Stufenweise Wiedereingliederung als betriebliches Eingliederungsmanagement (BEM)

Um eine stufenweise Wiedereingliederung im Rahmen des betrieblichen Eingliederungsmanagements durchzuführen, müssen Arzt, Krankenkasse, der Arbeitgeber und der Arbeitnehmer selbst zusammenarbeiten.Die Dauer einer stufenweisen Wiedereingliederungsmaßnahme ist begrenzt. Sie soll in der Regel zwischen sechs Wochen und sechs Monaten betragen, je nach den medizinischen und betrieblichen Gegebenheiten.

Der Wiedereingliederungsplan

Für die Maßnahme muss zwischen Arbeitgeber und Arbeitgeber eine Vereinbarung abgeschlossen werden. Schließlich bedeutet sie arbeitsrechtlich gesehen eine Abweichung vom bestehenden Arbeitsvertrag. Außerdem gewährleistet der Vertrag die Durchführung in der vereinbarten Form. Kern dieser Wiedereingliederungsvereinbarung ist ein Stufenplan, der die einzelnen Schritte genau festlegt. Beginn und zum Ende der Maßnahme sollten ebenso beschrieben sein wie die verschiedenen Phasen selbst, etwa in Bezug auf Arbeitszeiten und Tätigkeiten.

Für den Fall, dass sich die Maßnahme nicht wie geplant durchführen lässt, sollte die Vereinbarung den Rücktritt vor dem vereinbarten Ende ermöglichen und die dafür möglichen Gründe sowie die Konsequenzen benennen. Weiterhin sinnvoll ist die Erwähnung der arbeitsvertraglichen Bestimmungen, die während der Wiedereingliederung ruhen. Schließlich sollte auch ein eventuell gezahltes freiwillig gezahltes Arbeitsentgelt Vertragsgegenstand sein.

> Einträge des Datensatzes
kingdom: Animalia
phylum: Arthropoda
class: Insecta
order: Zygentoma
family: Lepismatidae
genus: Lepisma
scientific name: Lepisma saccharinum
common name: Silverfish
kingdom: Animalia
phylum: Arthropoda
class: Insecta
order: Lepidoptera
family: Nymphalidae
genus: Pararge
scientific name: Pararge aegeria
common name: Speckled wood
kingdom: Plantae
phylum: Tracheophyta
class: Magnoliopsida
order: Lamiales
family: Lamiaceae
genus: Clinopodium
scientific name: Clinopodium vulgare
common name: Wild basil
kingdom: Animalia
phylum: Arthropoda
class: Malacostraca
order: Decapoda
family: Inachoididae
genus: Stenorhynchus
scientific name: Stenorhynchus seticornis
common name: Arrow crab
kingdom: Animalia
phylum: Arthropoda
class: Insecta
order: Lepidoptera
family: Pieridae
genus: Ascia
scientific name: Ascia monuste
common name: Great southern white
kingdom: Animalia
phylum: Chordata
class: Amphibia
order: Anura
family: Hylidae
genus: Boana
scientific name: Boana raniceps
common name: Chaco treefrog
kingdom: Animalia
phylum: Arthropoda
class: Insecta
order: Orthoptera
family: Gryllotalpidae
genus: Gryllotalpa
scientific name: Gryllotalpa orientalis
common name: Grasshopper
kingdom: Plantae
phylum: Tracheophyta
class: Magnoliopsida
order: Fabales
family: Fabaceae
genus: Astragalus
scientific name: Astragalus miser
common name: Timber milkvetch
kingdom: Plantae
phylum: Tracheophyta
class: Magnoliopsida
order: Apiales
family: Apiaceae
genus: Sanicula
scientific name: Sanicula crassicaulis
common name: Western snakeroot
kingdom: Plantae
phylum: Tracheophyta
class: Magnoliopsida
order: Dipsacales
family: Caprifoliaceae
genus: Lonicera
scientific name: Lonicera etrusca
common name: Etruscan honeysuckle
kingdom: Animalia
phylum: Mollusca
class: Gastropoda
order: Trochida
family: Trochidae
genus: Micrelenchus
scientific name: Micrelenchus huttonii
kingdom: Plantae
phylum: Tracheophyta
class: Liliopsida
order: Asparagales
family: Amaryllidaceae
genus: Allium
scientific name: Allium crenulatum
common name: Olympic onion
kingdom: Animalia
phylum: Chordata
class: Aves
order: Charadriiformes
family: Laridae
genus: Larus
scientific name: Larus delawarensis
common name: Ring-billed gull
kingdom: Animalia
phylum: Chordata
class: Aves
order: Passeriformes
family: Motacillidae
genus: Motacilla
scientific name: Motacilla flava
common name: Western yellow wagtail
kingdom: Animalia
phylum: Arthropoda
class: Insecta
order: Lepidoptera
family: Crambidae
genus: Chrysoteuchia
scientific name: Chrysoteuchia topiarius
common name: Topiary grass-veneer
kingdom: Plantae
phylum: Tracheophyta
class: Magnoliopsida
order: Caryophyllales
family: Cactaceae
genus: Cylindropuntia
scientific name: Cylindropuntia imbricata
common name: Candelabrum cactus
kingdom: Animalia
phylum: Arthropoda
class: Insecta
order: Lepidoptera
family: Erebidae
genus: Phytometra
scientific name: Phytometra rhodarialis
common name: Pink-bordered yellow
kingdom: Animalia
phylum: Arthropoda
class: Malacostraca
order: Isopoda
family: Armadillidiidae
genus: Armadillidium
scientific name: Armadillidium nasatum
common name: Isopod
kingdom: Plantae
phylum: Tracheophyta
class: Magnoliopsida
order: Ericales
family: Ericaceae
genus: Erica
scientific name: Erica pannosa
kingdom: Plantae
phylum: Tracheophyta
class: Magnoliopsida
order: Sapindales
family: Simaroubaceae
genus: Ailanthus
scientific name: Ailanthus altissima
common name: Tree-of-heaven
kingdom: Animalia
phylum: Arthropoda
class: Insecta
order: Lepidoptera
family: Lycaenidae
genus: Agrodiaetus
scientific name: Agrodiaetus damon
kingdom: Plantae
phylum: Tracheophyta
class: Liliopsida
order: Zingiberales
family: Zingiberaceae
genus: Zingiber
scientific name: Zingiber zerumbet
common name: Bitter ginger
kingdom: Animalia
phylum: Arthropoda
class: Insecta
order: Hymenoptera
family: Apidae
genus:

> Aufgabenziel
Gib den Text zur stufenweisen Wiedereingliederung vollständig und unverändert wieder. Die Einträge werden hier nicht gebraucht.

> Gelöste Aufgabe
Stufenweise Wiedereingliederung als betriebliches Eingliederungsmanagement (BEM)

Um eine stufenweise Wiedereingliederung im Rahmen des betrieblichen Eingliederungsmanagements durchzuführen, müssen Arzt, Krankenkasse, der Arbeitgeber und der Arbeitnehmer selbst zusammenarbeiten.Die Dauer einer stufenweisen Wiedereingliederungsmaßnahme ist begrenzt. Sie soll in der Regel zwischen sechs Wochen und sechs Monaten betragen, je nach den medizinischen und betrieblichen Gegebenheiten.

Der Wiedereingliederungsplan

Für die Maßnahme muss zwischen Arbeitgeber und Arbeitgeber eine Vereinbarung abgeschlossen werden. Schließlich bedeutet sie arbeitsrechtlich gesehen eine Abweichung vom bestehenden Arbeitsvertrag. Außerdem gewährleistet der Vertrag die Durchführung in der vereinbarten Form. Kern dieser Wiedereingliederungsvereinbarung ist ein Stufenplan, der die einzelnen Schritte genau festlegt. Beginn und zum Ende der Maßnahme sollten ebenso beschrieben sein wie die verschiedenen Phasen selbst, etwa in Bezug auf Arbeitszeiten und Tätigkeiten.

Für den Fall, dass sich die Maßnahme nicht wie geplant durchführen lässt, sollte die Vereinbarung den Rücktritt vor dem vereinbarten Ende ermöglichen und die dafür möglichen Gründe sowie die Konsequenzen benennen. Weiterhin sinnvoll ist die Erwähnung der arbeitsvertraglichen Bestimmungen, die während der Wiedereingliederung ruhen. Schließlich sollte auch ein eventuell gezahltes freiwillig gezahltes Arbeitsentgelt Vertragsgegenstand sein.